Does anyone know of a simpler proof?
Thanks!
import algebra.invertible
lemma inv_of_inj {R : Type*} [monoid R] {a b : R} [invertible a] [invertible b] :
⅟ a = ⅟ b ↔ a = b :=
begin
refine ⟨λ h, _, λ h, invertible_unique a b h⟩,
unfreezingI
{ rcases is_unit_of_invertible a with ⟨au, rfl⟩,
rcases is_unit_of_invertible b with ⟨bu, rfl⟩ },
rw [inv_of_units, inv_of_units] at h,
rw [← inv_inv au, ← inv_inv bu],
exact congr_arg _ (inv_inj.mpr (units.ext h))
end
Floris van Doorn (May 07 2022 at 08:09):
import algebra.invertible
lemma inv_of_inj {R : Type*} [monoid R] {a b : R} [invertible a] [invertible b] :
⅟ a = ⅟ b ↔ a = b :=
begin
refine ⟨λ h, _, λ h, invertible_unique a b h⟩,
rw [← (inv_of_inv_of : _ = a), ← (inv_of_inv_of : _ = b)],
exact invertible_unique _ _ h
end
Damiano Testa (May 07 2022 at 08:16):
Thanks for the golfing! Should I PR it?
Floris van Doorn (May 07 2022 at 09:57):
Yes, please do! It should go right after invertible_unique (and can be simp).
Damiano Testa (May 07 2022 at 09:58):
Ok, I'll do that once I'm back at a computer!

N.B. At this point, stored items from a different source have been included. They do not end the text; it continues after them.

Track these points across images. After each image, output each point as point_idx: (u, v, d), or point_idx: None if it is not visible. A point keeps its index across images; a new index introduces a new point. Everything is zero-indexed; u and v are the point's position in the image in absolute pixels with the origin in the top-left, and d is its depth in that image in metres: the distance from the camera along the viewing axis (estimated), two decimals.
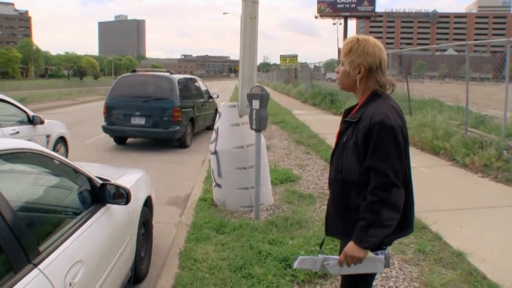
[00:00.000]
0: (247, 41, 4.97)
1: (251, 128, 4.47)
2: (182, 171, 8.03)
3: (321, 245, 2.41)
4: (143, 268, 3.66)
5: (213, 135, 5.29)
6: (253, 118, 4.41)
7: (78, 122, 15.19)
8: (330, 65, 29.77)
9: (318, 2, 57.03)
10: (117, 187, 2.74)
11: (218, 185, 5.26)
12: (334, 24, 60.10)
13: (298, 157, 8.53)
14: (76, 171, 2.66)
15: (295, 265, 2.08)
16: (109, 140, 10.74)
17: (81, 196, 2.66)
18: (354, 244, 1.89)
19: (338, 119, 2.37)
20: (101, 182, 2.78)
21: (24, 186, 2.42)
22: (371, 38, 2.05)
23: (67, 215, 2.49)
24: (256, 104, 4.39)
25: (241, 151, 5.06)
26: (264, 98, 4.39)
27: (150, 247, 3.95)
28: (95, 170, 3.95)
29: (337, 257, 2.00)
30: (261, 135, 4.63)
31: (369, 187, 1.89)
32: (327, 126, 12.67)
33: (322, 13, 58.18)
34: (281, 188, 6.14)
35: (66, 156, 7.96)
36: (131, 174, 3.89)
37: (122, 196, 2.72)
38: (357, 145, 1.93)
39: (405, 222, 2.00)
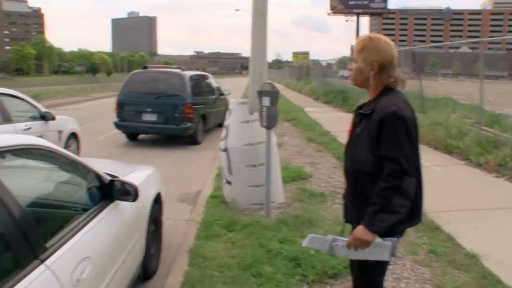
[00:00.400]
0: (257, 38, 4.94)
1: (261, 126, 4.43)
2: (193, 168, 8.03)
3: (342, 231, 2.42)
4: (153, 265, 3.65)
5: (224, 132, 5.27)
6: (263, 115, 4.38)
7: (90, 118, 15.28)
8: (342, 62, 29.57)
9: None
10: (125, 183, 2.72)
11: (229, 182, 5.24)
12: (346, 21, 59.89)
13: (309, 155, 8.47)
14: (84, 168, 2.64)
15: (304, 244, 2.18)
16: (121, 136, 10.78)
17: (90, 193, 2.64)
18: (364, 227, 1.96)
19: (350, 117, 2.38)
20: (109, 178, 2.76)
21: (32, 182, 2.41)
22: (382, 36, 2.16)
23: (75, 211, 2.48)
24: (266, 101, 4.36)
25: (251, 148, 5.03)
26: (274, 95, 4.35)
27: (160, 244, 3.93)
28: (105, 166, 3.95)
29: (346, 239, 2.05)
30: (271, 132, 4.60)
31: (382, 174, 1.95)
32: (339, 123, 12.56)
33: (334, 10, 57.92)
34: (292, 186, 6.09)
35: (78, 152, 8.00)
36: (141, 171, 3.87)
37: (130, 192, 2.70)
38: (370, 136, 2.01)
39: (414, 211, 2.05)
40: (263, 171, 4.80)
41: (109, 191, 2.70)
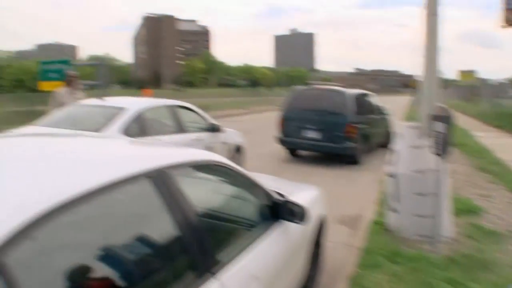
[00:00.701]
0: (428, 57, 4.74)
1: (434, 153, 4.23)
2: (353, 189, 7.98)
3: None
4: None
5: (392, 156, 5.15)
6: (437, 141, 4.17)
7: (249, 131, 16.11)
8: None
9: (506, 10, 51.09)
10: (294, 204, 2.78)
11: (394, 210, 5.09)
12: None
13: (479, 186, 7.73)
14: (255, 185, 2.75)
15: None
16: (281, 151, 11.20)
17: (259, 210, 2.74)
18: None
19: None
20: (278, 198, 2.85)
21: (208, 195, 2.58)
22: None
23: (244, 227, 2.58)
24: (439, 126, 4.14)
25: (421, 175, 4.81)
26: (448, 120, 4.12)
27: (320, 268, 3.96)
28: (269, 182, 4.14)
29: None
30: (444, 160, 4.35)
31: None
32: None
33: (509, 22, 51.88)
34: (461, 219, 5.62)
35: (243, 166, 8.55)
36: (307, 191, 3.99)
37: (298, 214, 2.76)
38: None
39: None
40: (432, 200, 4.55)
41: (278, 210, 2.76)
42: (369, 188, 7.94)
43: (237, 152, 8.35)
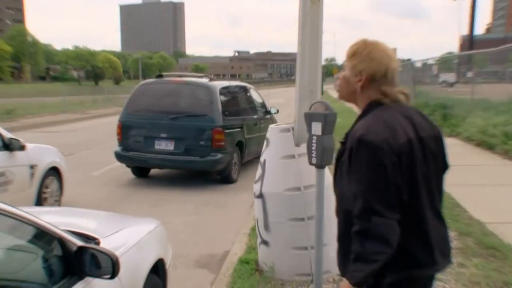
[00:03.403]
0: (307, 36, 4.92)
1: (310, 163, 4.41)
2: (223, 218, 8.12)
3: None
4: None
5: (259, 171, 5.28)
6: (313, 148, 4.36)
7: (86, 145, 15.84)
8: (446, 62, 28.89)
9: None
10: (99, 252, 2.73)
11: (265, 242, 5.22)
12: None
13: None
14: (40, 229, 2.65)
15: None
16: (125, 171, 11.06)
17: (47, 266, 2.66)
18: (346, 280, 2.23)
19: (452, 142, 2.47)
20: (78, 244, 2.79)
21: None
22: (381, 42, 2.41)
23: None
24: (317, 128, 4.32)
25: (297, 194, 4.99)
26: (328, 120, 4.30)
27: None
28: (86, 221, 4.07)
29: None
30: (324, 172, 4.56)
31: None
32: None
33: None
34: None
35: (61, 194, 8.22)
36: (137, 226, 3.95)
37: (105, 266, 2.70)
38: (347, 168, 2.27)
39: (406, 259, 2.25)
40: (314, 227, 4.75)
41: (77, 263, 2.70)
42: (243, 215, 8.15)
43: (52, 176, 8.01)
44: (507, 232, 6.30)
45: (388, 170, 2.14)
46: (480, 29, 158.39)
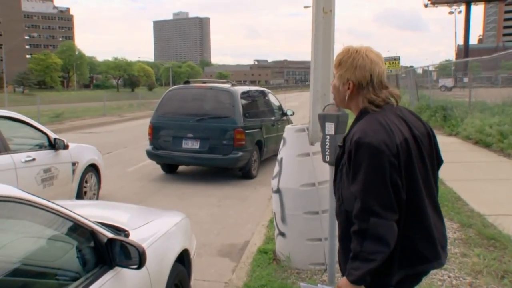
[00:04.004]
0: (320, 44, 4.80)
1: (324, 161, 4.26)
2: (243, 211, 7.97)
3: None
4: None
5: (276, 168, 5.15)
6: (327, 147, 4.20)
7: (122, 144, 15.83)
8: (444, 69, 28.63)
9: None
10: (128, 244, 2.63)
11: (282, 234, 5.08)
12: (451, 13, 58.31)
13: None
14: (74, 222, 2.57)
15: None
16: (156, 168, 11.01)
17: (81, 256, 2.58)
18: (345, 277, 2.11)
19: (452, 141, 2.28)
20: (109, 236, 2.69)
21: None
22: (363, 48, 2.27)
23: (58, 281, 2.42)
24: (330, 128, 4.17)
25: (311, 189, 4.85)
26: (340, 120, 4.16)
27: None
28: (118, 213, 3.96)
29: None
30: None
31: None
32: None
33: (434, 0, 56.69)
34: None
35: (99, 188, 8.21)
36: (164, 219, 3.82)
37: (134, 256, 2.60)
38: (347, 170, 2.17)
39: (412, 255, 2.16)
40: (327, 220, 4.60)
41: (107, 254, 2.62)
42: (262, 208, 8.00)
43: (91, 172, 8.01)
44: (505, 224, 6.12)
45: (386, 171, 2.03)
46: (473, 40, 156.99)
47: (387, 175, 2.03)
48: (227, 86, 10.79)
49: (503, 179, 9.22)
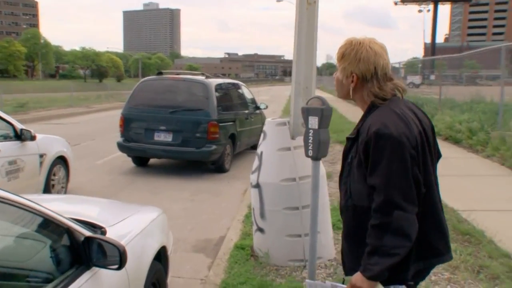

Damiano Testa (May 07 2022 at 13:48):
Damiano Testa (May 07 2022 at 16:44):
It turns out that
⟨λ h, invertible_unique _ _ h, λ h, invertible_unique _ _ h⟩
is also a proof. :upside_down:
Yet another fine example of proof by obfuscation.
(In case anyone is wondering, I tried removing the λ h, ... h but even Lean thinks that this is too obscure.)
Yaël Dillies (May 07 2022 at 16:50):
That's because the a = b argument comes before the [invertible a] [invertible b] arguments in docs#invertible_unique
Yaël Dillies (May 07 2022 at 16:51):
They should probably be swapped around.
Damiano Testa (May 07 2022 at 16:58):
If this is desirable, I can do it in this PR: I already made an argument in a different lemma explicit...
Damiano Testa (May 07 2022 at 17:00):
It seems that invertible_unique is uniquely used in mathlib. And with @!
Damiano Testa (May 07 2022 at 17:15):
Yaël, I went ahead, swapped the arguments and golfed the proof further.
Last updated: Dec 20 2023 at 11:08 UTC